Which is not to say my Commander is fully healed. She is, after all, Human, and Humans—as I have now discovered through direct personal experience—are both incredibly tough and equally incredibly fragile. Unlike Bolos, they are entirely capable of simultaneously entertaining mutually contradictory beliefs, and their capacity to question and doubt their past actions and decisions is .
. . extreme. My Commander has not and, I now realize, never will fully forgive herself for not preempting the Enemy's attack on Kuan Yin and the other two transports which were destroyed.
At the same time, she accepts as completely as I myself do that, painful as it was, it was the only viable tactic available to us.
Yet it occurs to me that within that characteristic lie the seeds which impelled a weak, nearly hairless biped, equipped with only the most rudimentary of natural weapons, to raise itself from a user of primitive stone tools to the conquest of half the explored galaxy. There is a strength, a dauntless willingness and courage to confront impossible odds and shoulder unbearable burdens, within Humanity. And without that strength and that ability, my kind would never have come into existence at all.
It is fitting, I believe, that my Commander should so thoroughly represent the refusal to surrender which has taken her people—and mine—to the stars.
* * *
Maneka Trevor leaned back in the command chair on Thermopylae's bridge and watched the navigational display as the convoy prepared to once again enter hyper-space and resume its interrupted journey.
She would have preferred to be back in her quarters, linked with Lazarus, watching t
he maneuver through his sensors. When the Brigade had decided to upgrade Lazarus with the neural interface capability and assigned her, as the sole surviving human member of the Thirty-Ninth Battalion, as his commander, the bright, enthusiastic Bolo tech had told her how wonderful it would be. At that moment, the last thing in the universe Maneka had wanted was to get that close to the single Bolo which had dared to survive when Benjy had not. Looking back, she was guiltily aware that she'd paid far less attention to the briefings and the training than she ought to have. But now, unlike then, she understood why that same enthusiastic tech had also warned her that one of the perils of the interface was the possibility of becoming dependent upon—addicted to, really—the sensors and computational speed and ability of the Bolo half of the fused personality.

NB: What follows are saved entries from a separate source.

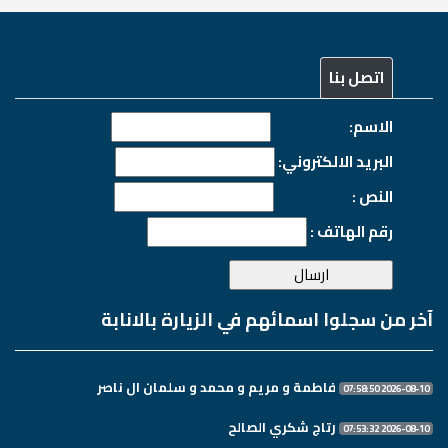
اتصل بنا
الاسم:
البريد الالكتروني:
النص :
رقم الهاتف :
آخر من سجلوا اسمائهم في الزيارة بالانابة
فاطمة و مريم و محمد و سلمان ال ناصر
2026-08-10 07:58:50
رتاج شكري الصالح
2026-08-10 07:53:32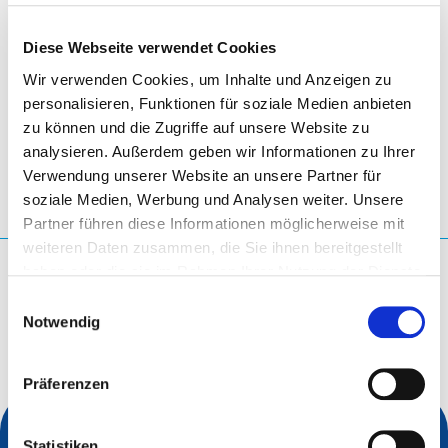
networking and business opportunities.
Diese Webseite verwendet Cookies
Wir verwenden Cookies, um Inhalte und Anzeigen zu
personalisieren, Funktionen für soziale Medien anbieten
Paris
- Frankreich
zu können und die Zugriffe auf unsere Website zu
analysieren. Außerdem geben wir Informationen zu Ihrer
Verwendung unserer Website an unsere Partner für
soziale Medien, Werbung und Analysen weiter. Unsere
Partner führen diese Informationen möglicherweise mit
weiteren Daten zusammen, die Sie ihnen bereitgestellt
haben oder die sie im Rahmen Ihrer Nutzung der Dienste
Wonach suchen Sie?
gesammelt haben.
Einwilligungsauswahl
Suchanfrage
Notwendig
Präferenzen
Statistiken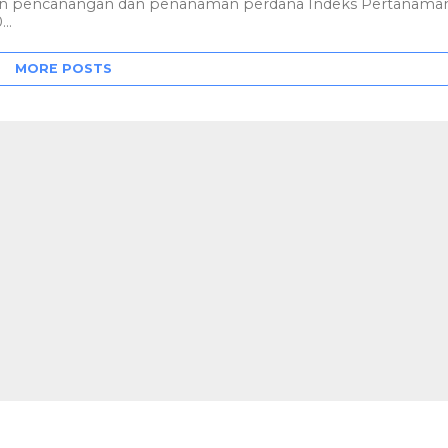
an pencanangan dan penanaman perdana Indeks Pertanama
..
MORE POSTS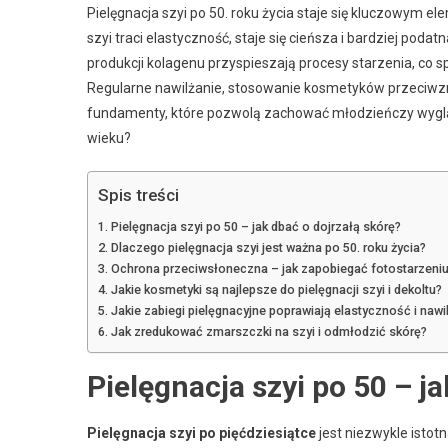
Pielęgnacja szyi po 50. roku życia staje się kluczowym e
szyi traci elastyczność, staje się cieńsza i bardziej po
produkcji kolagenu przyspieszają procesy starzenia, co sp
Regularne nawilżanie, stosowanie kosmetyków przeci
fundamenty, które pozwolą zachować młodzieńczy wygląd
wieku?
Spis treści
Pielęgnacja szyi po 50 – jak dbać o dojrzałą skórę?
Dlaczego pielęgnacja szyi jest ważna po 50. roku życia?
Ochrona przeciwsłoneczna – jak zapobiegać fotostarzeniu
Jakie kosmetyki są najlepsze do pielęgnacji szyi i dekoltu?
Jakie zabiegi pielęgnacyjne poprawiają elastyczność i nawil
Jak zredukować zmarszczki na szyi i odmłodzić skórę?
Pielęgnacja szyi po 50 – j
Pielęgnacja szyi po pięćdziesiątce
jest niezwykle istot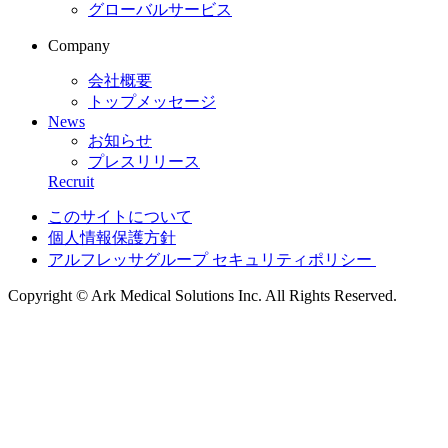
グローバルサービス
Company
会社概要
トップメッセージ
News
お知らせ
プレスリリース
Recruit
このサイトについて
個人情報保護方針
アルフレッサグループ セキュリティポリシー
Copyright © Ark Medical Solutions Inc. All Rights Reserved.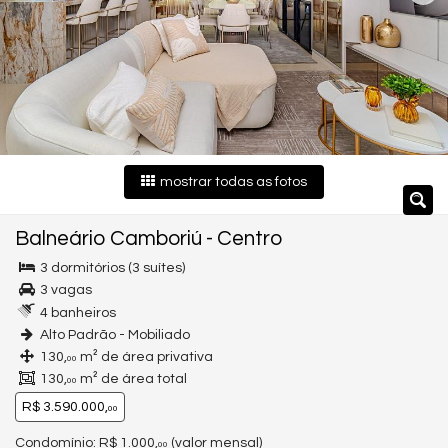
mostrar todas as fotos
Balneário Camboriú
-
Centro
3 dormitórios (3 suítes)
3 vagas
4 banheiros
Alto Padrão - Mobiliado
130,
m² de área privativa
00
130,
m² de área total
00
R$ 3.590.000,
00
Condomínio: R$ 1.000,
(valor mensal)
00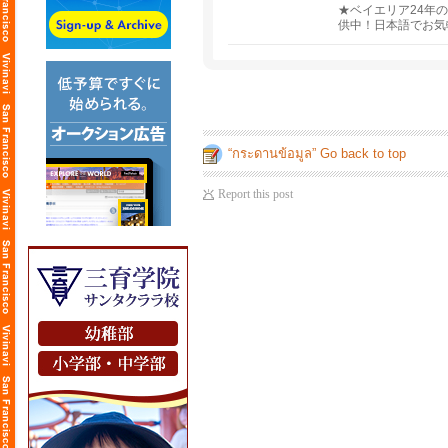
★ベイエリア24年
供中！日本語でお気
マイズし、プロフェ
“กระดานข้อมูล” Go back to top
Report this post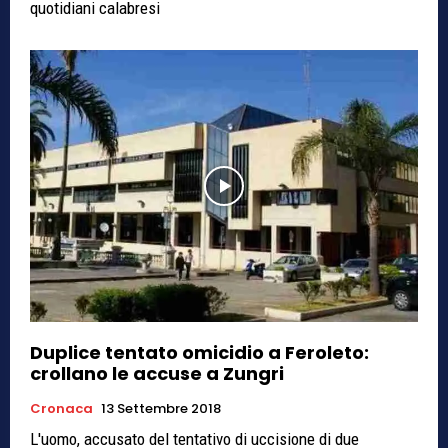
quotidiani calabresi
Duplice tentato omicidio a Feroleto:
crollano le accuse a Zungri
Cronaca
13 Settembre 2018
L'uomo, accusato del tentativo di uccisione di due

That was an addiction to which, it seemed, it would have been only too easy for her to succumb. She knew Lazarus understood her concern, and that he certainly didn't "blame" her for putting a certain distance between them. Although, to be fair, that wasn't precisely what she'd done, either. It was more a case of rationing herself to those moments of semi-godhood when the two of them became one. She'd adopted a rigorously limited schedule, and established her own hierarchy of priorities to determine when circumstances truly justified linking fully with Lazarus outside of that schedule.
And there was another, intensely practical reason for her to be here on Thermopylae's bridge at this particular moment. She was discovering that her role as military commander of the expedition had a much greater political component than she'd anticipated. All of the adult members of the colony's personnel had received basic military training before they were selected for this mission. No one would ever confuse them with front-line Marines, or members of the Dinochrome Brigade, but they were at least as well trained as any planetary militia. Indeed, their legal status was that of a planetary militia. Which meant that although they had their own internal command structure, headed by Peter Jeffords, one of Agnelli's councilors, who also carried the rank of a full brigadier, he was a militia brigadier, and therefore subordinate to her orders as a captain of the Brigade.